NEW YORK, Jan 22 (Reuters) - Independent broker-dealer Raymond James Financial Inc's recruiting drive has paid off, landing 71 net new advisers, as it sets the stage for a bounce in the second quarter, according to Raymond James Chief Executive Officer Paul Reilly.
"Recruiting remains robust ... so we should have a tailwind in that area," Reilly said on Thursday during the firm's quarterly earnings call.
He added that many of the teams being recruited have higher productivity than those Raymond James saw in the past, although it might take time before these assets paid off.
For example, over a six-week-stretch last quarter, three broker teams were recruited that had each produced $5 million in fees and revenues during their last year at previous firms.
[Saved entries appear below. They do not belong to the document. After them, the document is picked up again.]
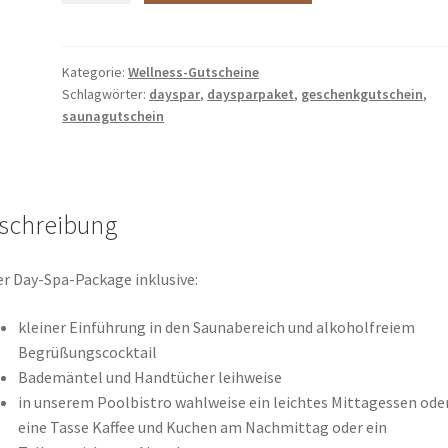
Package
(Sonntag
und
Kategorie:
Wellness-Gutscheine
Schlagwörter:
dayspar
,
daysparpaket
,
geschenkgutschein
,
Feiertags)
saunagutschein
Menge
schreibung
r Day-Spa-Package inklusive:
kleiner Einführung in den Saunabereich und alkoholfreiem
Begrüßungscocktail
Bademäntel und Handtücher leihweise
in unserem Poolbistro wahlweise ein leichtes Mittagessen ode
eine Tasse Kaffee und Kuchen am Nachmittag oder ein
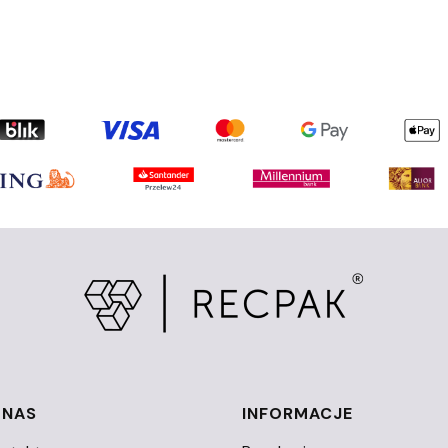
 NAS
INFORMACJE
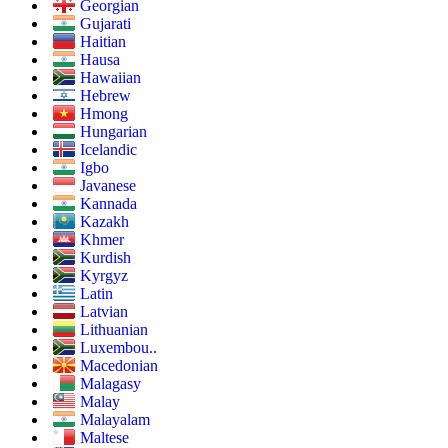
Georgian
Gujarati
Haitian
Hausa
Hawaiian
Hebrew
Hmong
Hungarian
Icelandic
Igbo
Javanese
Kannada
Kazakh
Khmer
Kurdish
Kyrgyz
Latin
Latvian
Lithuanian
Luxembou..
Macedonian
Malagasy
Malay
Malayalam
Maltese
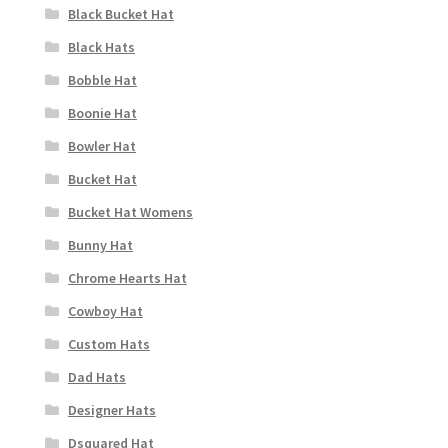
Black Bucket Hat
Black Hats
Bobble Hat
Boonie Hat
Bowler Hat
Bucket Hat
Bucket Hat Womens
Bunny Hat
Chrome Hearts Hat
Cowboy Hat
Custom Hats
Dad Hats
Designer Hats
Dsquared Hat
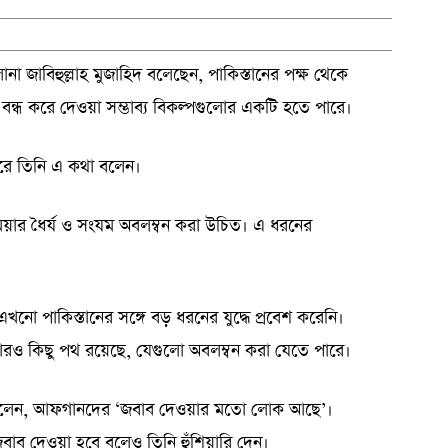
না জাবিহুল্লাহ মুজাহিদ বলেছেন, পাকিস্তানের পক্ষ থেকে
 বন্ধ করে দেওয়া সম্ভাব্য বিকল্পগুলোর একটি হতে পারে।
ারে তিনি এ কথা বলেন।
মিয়ার ধৈর্য ও সংযম অবলম্বন করা উচিত। এ ধরনের
খনো পাকিস্তানের সঙ্গে বড় ধরনের যুদ্ধে প্রবেশ করেনি।
আরও কিছু পথ রয়েছে, যেগুলো অবলম্বন করা যেতে পারে।
তিনি বলেন, আফগানদের ‘জবাব দেওয়ার মতো লোক আছে’।
জবাব দেওয়া হবে বলেও তিনি হুঁশিয়ারি দেন।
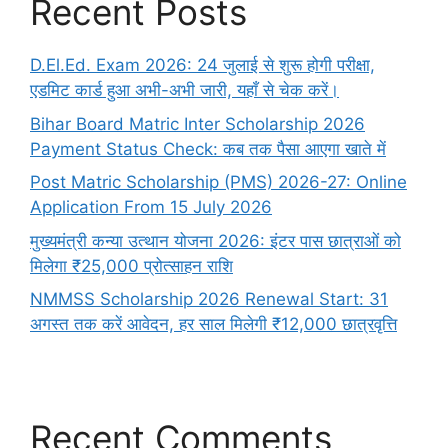
Recent Posts
D.El.Ed. Exam 2026: 24 जुलाई से शुरू होगी परीक्षा,
एडमिट कार्ड हुआ अभी-अभी जारी, यहाँ से चेक करें।
Bihar Board Matric Inter Scholarship 2026
Payment Status Check: कब तक पैसा आएगा खाते में
Post Matric Scholarship (PMS) 2026-27: Online
Application From 15 July 2026
मुख्यमंत्री कन्या उत्थान योजना 2026: इंटर पास छात्राओं को
मिलेगा ₹25,000 प्रोत्साहन राशि
NMMSS Scholarship 2026 Renewal Start: 31
अगस्त तक करें आवेदन, हर साल मिलेगी ₹12,000 छात्रवृत्ति
Recent Comments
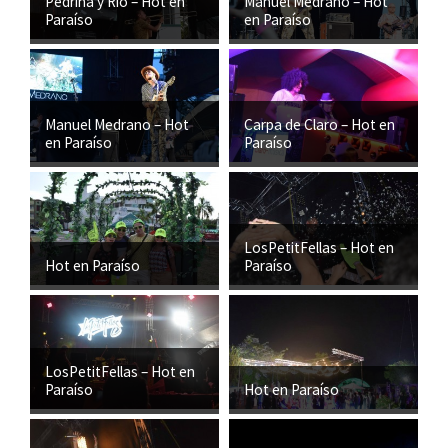
Pedrina y Río – Hot en
Manuel Medrano – Hot
Paraíso
en Paraíso
Manuel Medrano – Hot
Carpa de Claro – Hot en
en Paraíso
Paraíso
LosPetitFellas – Hot en
Hot en Paraíso
Paraíso
LosPetitFellas – Hot en
Paraíso
Hot en Paraíso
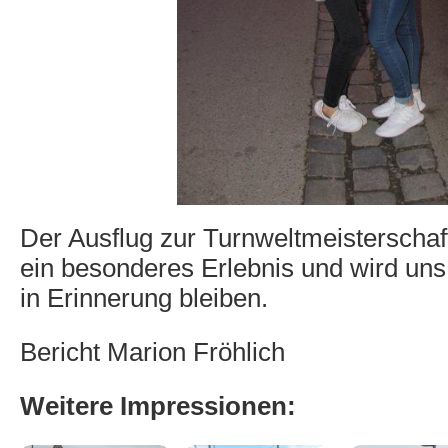
Der Ausflug zur Turnweltmeisterschaft 
ein besonderes Erlebnis und wird uns
in Erinnerung bleiben.
Bericht Marion Fröhlich
Weitere Impressionen:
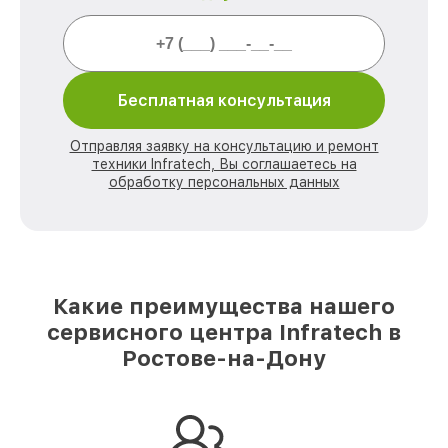
Бесплатная консультация
Отправляя заявку на консультацию и ремонт
техники Infratech, Вы соглашаетесь на
обработку персональных данных
Какие преимущества нашего
сервисного центра Infratech в
Ростове-на-Дону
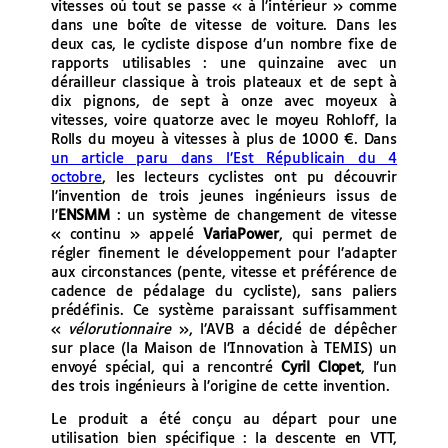
vitesses où tout se passe « à l’intérieur » comme
dans une boîte de vitesse de voiture. Dans les
deux cas, le cycliste dispose d’un nombre fixe de
rapports utilisables : une quinzaine avec un
dérailleur classique à trois plateaux et de sept à
dix pignons, de sept à onze avec moyeux à
vitesses, voire quatorze avec le moyeu Rohloff, la
Rolls du moyeu à vitesses à plus de 1000 €.
Dans
un article paru dans l’Est Républicain du 4
octobre
, les lecteurs cyclistes ont pu découvrir
l’invention de trois jeunes ingénieurs issus de
l’
ENSMM
: un système de changement de vitesse
« continu » appelé
VariaPower
, qui permet de
régler finement le développement pour l’adapter
aux circonstances (pente, vitesse et préférence de
cadence de pédalage du cycliste), sans paliers
prédéfinis. Ce système paraissant suffisamment
«
vélorutionnaire
», l’AVB a décidé de dépêcher
sur place (la Maison de l’Innovation à TEMIS) un
envoyé spécial, qui a rencontré
Cyril Clopet
, l’un
des trois ingénieurs à l’origine de cette invention.
Le produit a été conçu au départ pour une
utilisation bien spécifique : la descente en VTT,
Reilly said that, when a broker joins Raymond James, he expects at least 70 percent of that broker's assets under management to come over within a year, with most of the remainder following shortly thereafter.
Independent broker-dealers offer advisers varying levels of ownership over their business.
On Wednesday, the St. Petersburg, Florida-based company reported net income of $126.3 million, or 87 cents per share, for the quarter ended Dec. 31. That was down from $136.4 million, or 94 cents per diluted share, for the fiscal fourth quarter ended Sept. 30.
Commissions and fees from the firm's Private Client Group, which includes the broker-dealer and independent advisor business, slipped nearly 3 percent from the previous quarter, despite a 4 percent rise in the assets of fee-based accounts.
The firm said the loss was caused by a one-time $10.5 million mutual fund commission adjustment, and that assets under management and fees would grow as new advisers came on.
Analysts were reassured by the recruiting numbers.
"(We) suspect the underlying trajectory of (Private Client Group) commissions and fees is much stronger than the reported level in the quarter," said JMP Securities senior research analyst Devin Ryan.